Who First Cut Corners? An Anonymous Horse Fan in Baltimore, 1831
Idioms are liars. They feel ancient. Inevitable. Like they've always been there. "Cutting corners" is one of those phrases. Turns out it has a very specific birthday, a very specific magazine, and a very specific pseudonym.
The First Record: August 1831, Baltimore
The earliest known written use of "cutting corners" appears in a letter to the editor. The publication: American Turf Register and Sporting Magazine, a monthly out of Baltimore. The date: August 1831.
The author signed it "Tandem."
Not their real name. Anonymous then, anonymous forever. The first person in recorded English to write the phrase, and they chose a pseudonym. One possibility is they had reasons. We'll never know what they were.
What we do know: this was an American invention. Not British. The phrase that sounds like something out of Victorian England was born in a Baltimore horse magazine.
The British Variants
It takes 16 years for the phrase to appear in British print. In 1847, R. N. Hutton (pen name of Charles Henry Newmarch, who also preferred pseudonyms) uses "cutting a corner" in a boating context in Five Years in the East, Vol. II.
Five years after that, William Horlock Knightley drops it in a fox-hunting manual, Letters on the Management of Hounds, in 1852.
Horse racing. Boating. Fox hunting. Three sports, three literal corners, one phrase spreading across contexts because it was doing real descriptive work.
The OED Catches Up (Sort Of)
The Oxford English Dictionary's earliest citation for "cut corners" lands in the 1850s. It comes from a review of Samuel White Baker's Eight Years' Wanderings in Ceylon, published in the New Quarterly Review in 1856.
That's 25 years after "Tandem" in Baltimore. The OED missed the original entirely.
This is not a knock on the OED. It's enormous and indispensable. But it works from submitted citations, and "Tandem's" horse letter didn't make the pile. The earliest OED citation for the figurative sense, where you cut corners to save money or skip quality steps, is later still: the Huddersfield Examiner, a Yorkshire newspaper, July 25, 1868.
That's 37 years after the American Turf Register. Words travel slowly through the record.

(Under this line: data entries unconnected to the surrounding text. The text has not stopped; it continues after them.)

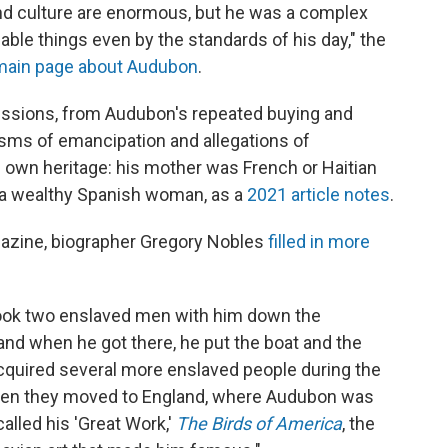
 and culture are enormous, but he was a complex
able things even by the standards of his day," the
main page about Audubon
.
gressions, from Audubon's repeated buying and
cisms of emancipation and allegations of
s own heritage: his mother was French or Haitian
s a wealthy Spanish woman, as a
2021 article notes
.
azine, biographer Gregory Nobles
filled in more
 took two enslaved men with him down the
 and when he got there, he put the boat and the
cquired several more enslaved people during the
when they moved to England, where Audubon was
alled his 'Great Work,'
The Birds of America
, the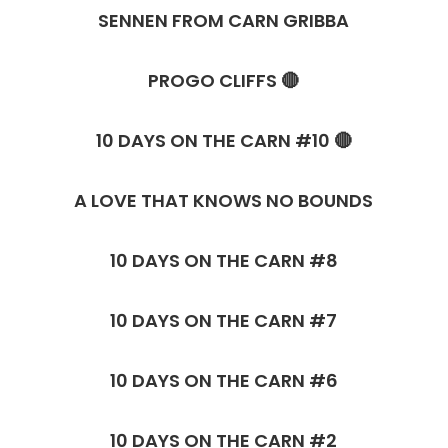
SENNEN FROM CARN GRIBBA
PROGO CLIFFS 🔴
10 DAYS ON THE CARN #10 🔴
A LOVE THAT KNOWS NO BOUNDS
10 DAYS ON THE CARN #8
10 DAYS ON THE CARN #7
10 DAYS ON THE CARN #6
10 DAYS ON THE CARN #2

Still Cutting Corners in 2013
The OED's most recent citation for the phrase in the "reduce quality to save costs" sense is from The Straits Times, August 23, 2013. A Singapore newspaper.
Baltimore to Singapore. 1831 to 2013. 182 years of the same phrase doing the same job on different continents.
That's what it looks like when a phrase works.
Why This One Survived
The physical image is built in. You can see someone cutting a corner, taking the short path, sacrificing precision for speed. The figurative meaning slots in without translation. The phrase carries its own picture.
Phrases that survive usually do. "Cutting corners" earned its 182 years.